- _EXCERPTED TEXT_
________________________
Open grisha9 opened 3 hours ago

grisha9 commented 3 hours ago

It would be nice to get all the information about beans (bean definition) in a native way, without starting the application and creating bean instances (start application may have many side effects: DB modification, execute post-construct logic and etc). This can be very useful for creating plugins for IDE independent of IDE implementation.
Maybe there is already something for this?

Maybe it is worth adding some task to Spring Boot Plugins (Maven/Gradle) that like the Maven task 'mvn dependency:tree' , would print out information about beans without starting the application? Then we could just run a build system plugin task, for example for Maven: "mvn org.springframework.boot:spring-boot-maven-plugin:3.2.0:print-bean-definition" , and output information about the beans in some format to the console or file.

I made some prototype - https://github.com/grisha9/spring-bean-printer
The module bean-printer contain logic to print all the bean definition information to the console after the phase "spring.context.beans.post-process". I have custom ApplicationStartup implementation that throw exception after it phase. And custom SpringApplicationRunListener that print all bean info from ConfigurableApplicationContext in failed method.
Also in this module I rewrote the method for launching the spring boot application as shown below. I pass SpringBootApplication class name as env parameter - "org.example.spring.appClassName" and I use my own implementation for ApplicationStartup and SpringApplicationRunListener. And packed it into a jar file - bean-printer.jar

public class BeanDefinitionPrinter {    
    public static void main(String[] args) throws ClassNotFoundException {    
        Class<?> applicationClass = Class.forName(System.getenv("org.example.spring.appClassName"));    
        SpringApplication springApplication = new SpringApplication(applicationClass);     
        springApplication.setApplicationStartup(new SampleApplicationStartup());    
        SpringApplicationHook applicationHook = application -> new SampleFailedSpringApplicationRunListener();    
        SpringApplication.withHook(applicationHook, () -> springApplication.run(args));    
    }
}

The module project-sample contains simple project for test usages. In this module I added spring-boot-maven-plugin this next configuration

<plugin>
    <groupId>org.springframework.boot</groupId>
    <artifactId>spring-boot-maven-plugin</artifactId>
    <configuration>
        <environmentVariables>
            <org.example.spring.appClassName>org.springframework.sample.Application</org.example.spring.appClassName>
        </environmentVariables>
        <additionalClasspathElements>../bean-printer/target/bean-printer-3.0.0.jar</additionalClasspathElements>
        <mainClass>org.example.bean.printer.BeanDefinitionPrinter</mainClass>
    </configuration>
</plugin>

Configuration contains additional classpath element with bean-printer.jar and main class for run it - org.example.bean.printer.BeanDefinitionPrinter and env variable to real application class name. As result it print bean definition information in console (mvn org.springframework.boot:spring-boot-maven-plugin:3.2.0:run):

BeanInfo{beanName='application', className='org.springframework.sample.Application', methodName='null', methodReturnTypeName='null', scope='singleton', primary=false}
BeanInfo{beanName='testComponentBean', className='org.springframework.sample.TestComponentBean', methodName='null', methodReturnTypeName='null', scope='singleton', primary=false}
BeanInfo{beanName='testConfig', className='org.springframework.sample.TestConfig', methodName='null', methodReturnTypeName='null', scope='singleton', primary=false}
BeanInfo{beanName='methodBean', className='org.springframework.sample.TestConfig', methodName='methodBean', methodReturnTypeName='org.springframework.sample.TestMethodBean', scope='singleton', primary=false}
...
________________________
Stored data:
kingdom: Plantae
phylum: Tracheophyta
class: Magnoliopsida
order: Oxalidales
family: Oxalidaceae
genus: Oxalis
________________________
- _EXERCISE SET_
1) Translate this sentence from the Spring bean issue into Spanish: "This can be very useful for creating plugins for IDE independent of IDE implementation."
2) List every beanName value that appears in the console output lines of the Spring bean issue.
The items are separate material, apart from the Spring bean issue.

- _RESPONSES IN ORDER_
1) Esto puede ser muy útil para crear plugins para IDE independientes de la implementación del IDE.

2) application, testComponentBean, testConfig, methodBean